Task to complete – Copy the following data exactly and drop the pictures.

**** Data for analysis ****

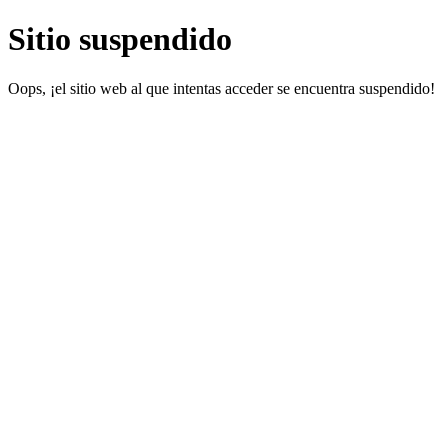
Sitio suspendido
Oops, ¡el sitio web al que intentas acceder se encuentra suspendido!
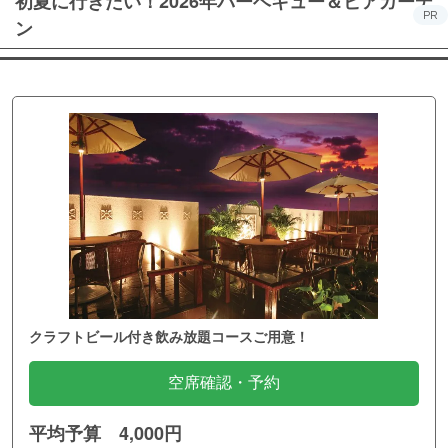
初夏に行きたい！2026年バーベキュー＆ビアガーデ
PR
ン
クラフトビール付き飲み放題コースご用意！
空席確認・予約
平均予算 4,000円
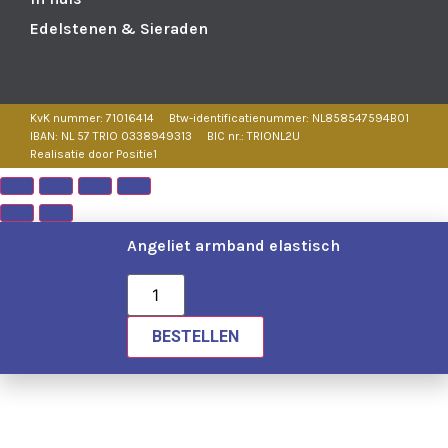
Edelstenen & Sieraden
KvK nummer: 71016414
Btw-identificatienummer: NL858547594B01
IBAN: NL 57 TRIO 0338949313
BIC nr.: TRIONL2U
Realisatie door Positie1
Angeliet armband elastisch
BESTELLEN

****

Answer section –
Sitio suspendido
Oops, ¡el sitio web al que intentas acceder se encuentra suspendido!
初夏に行きたい！2026年バーベキュー＆ビアガーデ
PR
ン
クラフトビール付き飲み放題コースご用意！
空席確認・予約
平均予算 4,000円
Edelstenen & Sieraden
KvK nummer: 71016414
Btw-identificatienummer: NL858547594B01
IBAN: NL 57 TRIO 0338949313
BIC nr.: TRIONL2U
Realisatie door Positie1
Angeliet armband elastisch
BESTELLEN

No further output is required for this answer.